Бывалая вахтерша тетя Клава понимающе посмотрела на Зою и ничего не сказала. Связь с Джоном была зыбкая, даже странно, как раньше люди могли обходится без мобильных телефонов… В посольство Зоя не звонила, она знала, что только в экстренном случае воспользуется служебным телефоном Джона. А он, в свою очередь, боясь навредить ей, не мог подъехать за ней к институту, чтобы не привлечь к себе внимание. А времени до возвращения Виктора из заграницы оставалось все меньше, оно сжималось, подобно шагреневой коже, дорог был каждый день.

И все же любви море по колено, а влюбленным тем более. В один из вечеров подъехав к общежитию, Джон обратился к девушке, направлявшейся к входу в здание общежития, с просьбой передать конверт с запиской Зое Бурминой. Минут через десять из здания общежития вышла Зоя, но Джон все же заметил, как на втором этаже где проживала Зоя, стояли любопытствующие студентки и смотрели на них из окон. А он, поцеловав ее и взяв за руку, повел к машине, в которой на заднем сидении были какие-то свертки, коробки, пакеты. Зоя села впереди рядом с Джоном.

Войдя в студию, они сразу почти с порога бросились в объятия друг друга, ведь они не виделись несколько дней и ужасно соскучились. Джону удалось договориться с начальством, что в течении месяца у него будет особый график работы, с длинными выходными, что позволяло ему больше проводить времени вместе с Зоей.

Уснули они только под утро, хорошо, что было воскресенье и никуда не нужно было идти.

Утро влюбленных и свободных… это их время и это их счастье, которое тянется подобно меду – золотисто-янтарной тягучей нитью…

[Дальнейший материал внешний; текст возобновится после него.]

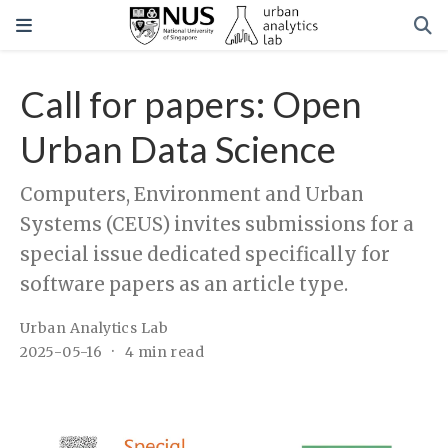
Call for papers: Open
Urban Data Science
Computers, Environment and Urban
Systems (CEUS) invites submissions for a
special issue dedicated specifically for
software papers as an article type.
Urban Analytics Lab
2025-05-16
4 min read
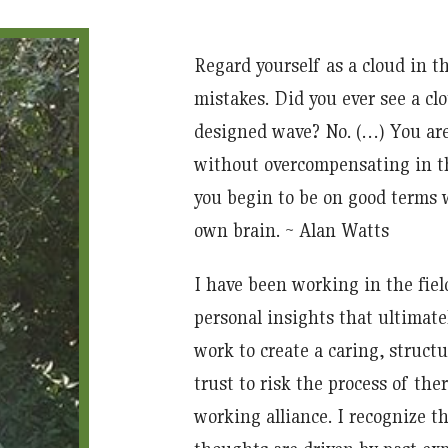
Regard yourself as a cloud in 
mistakes. Did you ever see a c
designed wave? No. (…) You are 
without overcompensating in th
you begin to be on good terms w
own brain. ~ Alan Watts
I have been working in the fiel
personal insights that ultimate
work to create a caring, struc
trust to risk the process of ther
working alliance. I recognize t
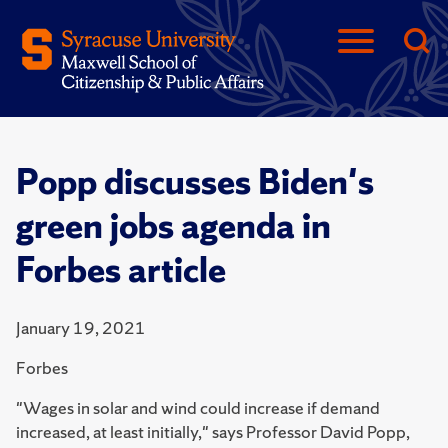
Popp discusses Biden's
green jobs agenda in
Forbes article
January 19, 2021
Forbes
"Wages in solar and wind could increase if demand
increased, at least initially," says Professor David Popp,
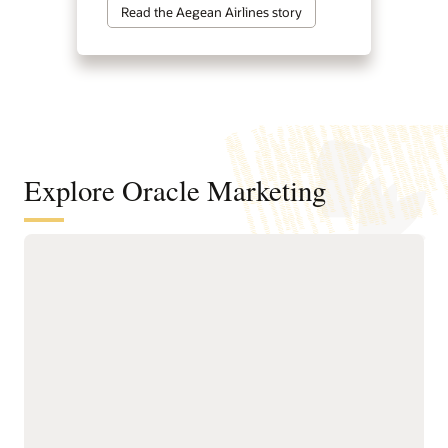
Read the Aegean Airlines story
Explore Oracle Marketing
A customer data and intelligence
foundation for understanding
audiences and powering agentic
marketing
Unify customer, account,
next-best actions, and
buying group, behavioral,
growth opportunities.
product, and transactional
Build precise audiences
data into governed
using unified profiles,
profiles.
intelligent attributes,
Resolve identities across
behavioral signals, and
systems to create accurate
business-friendly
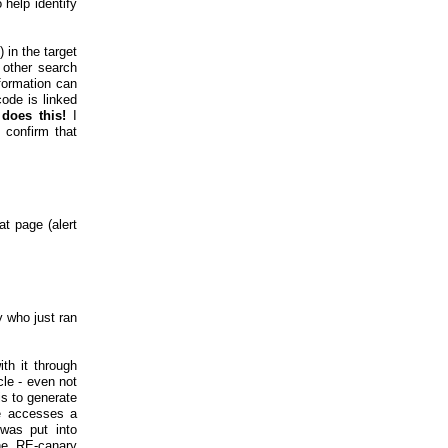
 help identify
) in the target
 other search
nformation can
ode is linked
does this!
I
 confirm that
t page (alert
y who just ran
th it through
cle - even not
is to generate
e accesses a
 was put into
the RE-canary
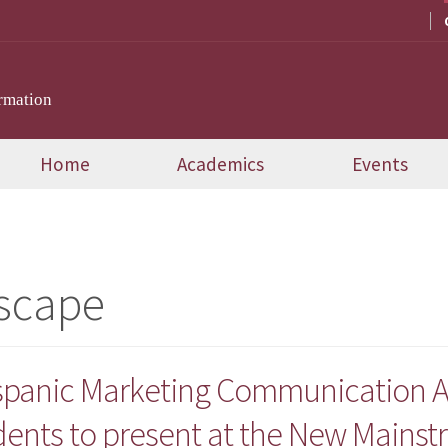
rmation
Home
Academics
Events
scape
ispanic Marketing Communication A
dents to present at the New Mains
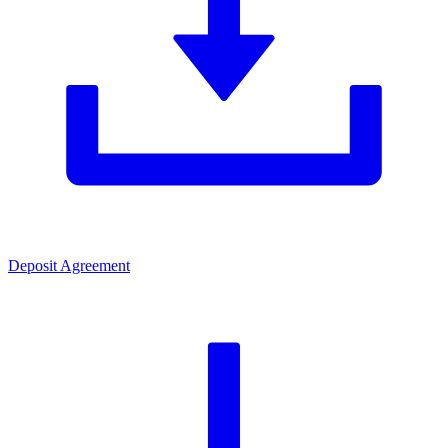
Deposit Agreement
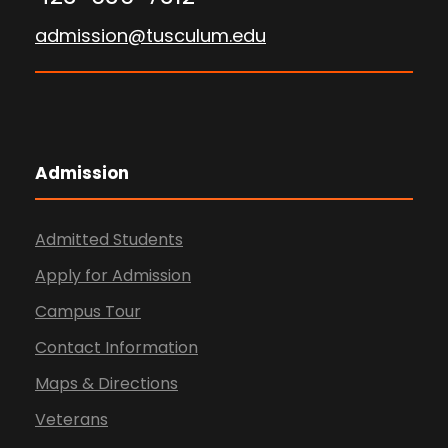
admission@tusculum.edu
Admission
Admitted Students
Apply for Admission
Campus Tour
Contact Information
Maps & Directions
Veterans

В этот раз Джон решил сам похозяйствовать… Он достал из пакетов много вкусной еды и они устроили настоящий пир, с шампанским и другими деликатесами, купленными Джоном, в специальном магазине для иностранцев, проживающих в Москве.

Затем он вывалил перед Зоей какие-то свертки и коробки и когда она спросила

– Что это? – сказал, что это для миссис Уинстон, для нее. Зоя открыла коробки и ее глазам предстали наряды настоящей леди от натуральной норковой шубки до белья и обуви, а также элитной косметики. Помимо жалования Джону досталось наследство от матери и он обладал достаточными средствами, чтобы все это преподнести своей любимой женщине.

Джон, счастливо улыбаясь, смотрел на Зою. Ведь она теперь его жена и должна иметь все, как и положено его жене, питаться, одеваться, жить в комфорте, как и он. Раньше на все попытки Джона подарить Зое что-то из драгоценностей или дорогих фирменных вещей, Зоя отвечала решительным отказом, но теперь, после того, как они признали друг друга мужем и женой… Зоя была в растерянности, в таких вещах она не могла прийти на занятия в институт или в общежитие. О ней и так уже ходят сплетни. Нет, Зоя не боялась сплетен, просто не хотела привлекать к себе внимание. И она, покачав головой прямо сказала ему об этом.

– Это твои вещи, ты можешь делать с ними, что хочешь. – ответил обескураженный Джон.